● TASK STATEMENT: List, from the lines below, each one with "багажника" in it.

+++ MATERIALS PROVIDED

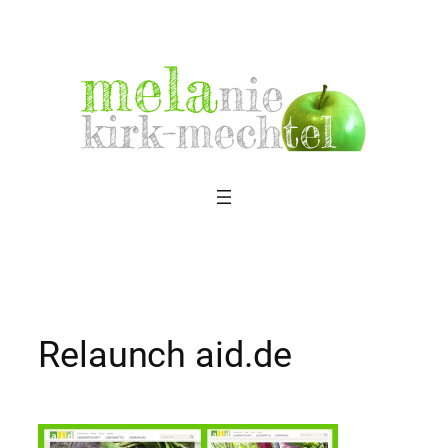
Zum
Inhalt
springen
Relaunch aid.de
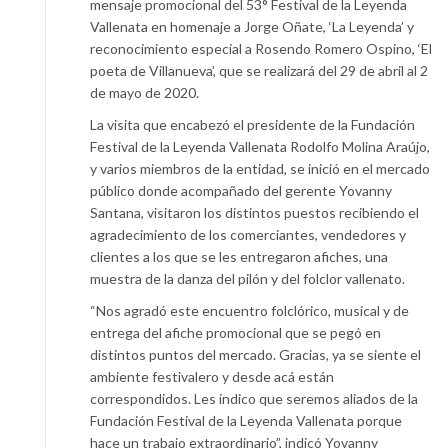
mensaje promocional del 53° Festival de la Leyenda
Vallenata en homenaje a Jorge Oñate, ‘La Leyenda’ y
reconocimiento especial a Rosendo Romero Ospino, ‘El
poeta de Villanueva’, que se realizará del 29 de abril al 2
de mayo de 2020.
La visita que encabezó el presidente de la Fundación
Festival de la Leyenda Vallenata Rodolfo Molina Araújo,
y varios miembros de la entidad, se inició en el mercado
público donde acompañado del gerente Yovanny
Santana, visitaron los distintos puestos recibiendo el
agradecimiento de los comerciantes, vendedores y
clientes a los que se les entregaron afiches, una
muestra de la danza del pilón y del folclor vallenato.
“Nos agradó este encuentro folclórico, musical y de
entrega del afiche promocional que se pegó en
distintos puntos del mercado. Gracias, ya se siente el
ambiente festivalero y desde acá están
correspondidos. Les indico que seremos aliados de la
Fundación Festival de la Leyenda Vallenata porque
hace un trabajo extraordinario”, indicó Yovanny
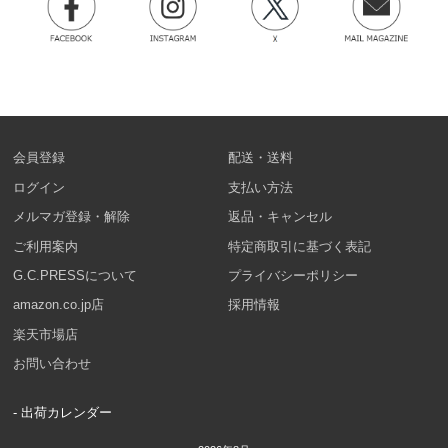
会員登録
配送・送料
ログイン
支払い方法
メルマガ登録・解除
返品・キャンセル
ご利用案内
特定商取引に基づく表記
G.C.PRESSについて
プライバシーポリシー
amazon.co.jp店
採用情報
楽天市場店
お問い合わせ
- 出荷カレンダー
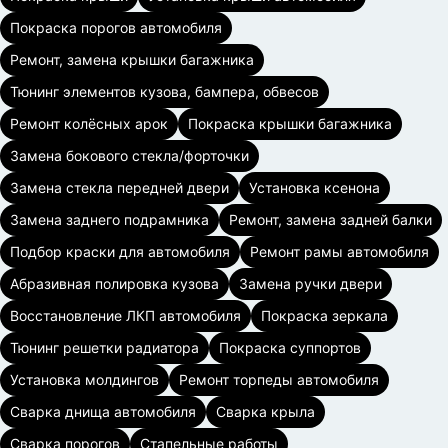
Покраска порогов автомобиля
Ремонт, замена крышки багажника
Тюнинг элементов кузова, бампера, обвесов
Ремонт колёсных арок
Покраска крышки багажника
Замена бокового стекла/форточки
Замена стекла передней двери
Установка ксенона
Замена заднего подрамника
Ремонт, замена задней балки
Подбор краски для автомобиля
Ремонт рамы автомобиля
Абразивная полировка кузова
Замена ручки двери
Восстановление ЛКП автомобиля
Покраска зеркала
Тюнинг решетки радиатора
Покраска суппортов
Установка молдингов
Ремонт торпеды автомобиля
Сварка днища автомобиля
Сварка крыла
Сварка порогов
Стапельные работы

++++++
+++ MATERIALS PROVIDED

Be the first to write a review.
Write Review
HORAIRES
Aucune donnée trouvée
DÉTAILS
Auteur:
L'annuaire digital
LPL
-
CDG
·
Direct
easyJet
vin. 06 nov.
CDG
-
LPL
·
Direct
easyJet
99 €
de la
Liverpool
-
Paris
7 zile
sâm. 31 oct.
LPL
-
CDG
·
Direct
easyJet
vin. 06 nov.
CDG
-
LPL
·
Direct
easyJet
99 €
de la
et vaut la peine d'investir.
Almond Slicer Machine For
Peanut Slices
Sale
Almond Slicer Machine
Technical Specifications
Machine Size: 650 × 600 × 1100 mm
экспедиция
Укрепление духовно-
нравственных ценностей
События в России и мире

++++++
+++ MATERIALS PROVIDED

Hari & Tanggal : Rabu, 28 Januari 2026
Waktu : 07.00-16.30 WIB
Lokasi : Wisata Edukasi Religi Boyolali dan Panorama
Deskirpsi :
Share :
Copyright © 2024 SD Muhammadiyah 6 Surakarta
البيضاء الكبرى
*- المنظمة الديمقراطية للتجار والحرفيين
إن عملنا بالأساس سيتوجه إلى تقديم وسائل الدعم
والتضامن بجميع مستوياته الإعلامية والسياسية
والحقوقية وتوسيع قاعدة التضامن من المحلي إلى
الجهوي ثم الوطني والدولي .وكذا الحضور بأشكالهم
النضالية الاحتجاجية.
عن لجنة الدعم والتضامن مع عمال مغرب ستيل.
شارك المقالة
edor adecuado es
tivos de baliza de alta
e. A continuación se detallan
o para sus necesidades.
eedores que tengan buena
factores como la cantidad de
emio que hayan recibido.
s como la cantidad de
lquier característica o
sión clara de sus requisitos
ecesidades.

++++++

● YOUR SOLUTION:
Ремонт, замена крышки багажника
Покраска крышки багажника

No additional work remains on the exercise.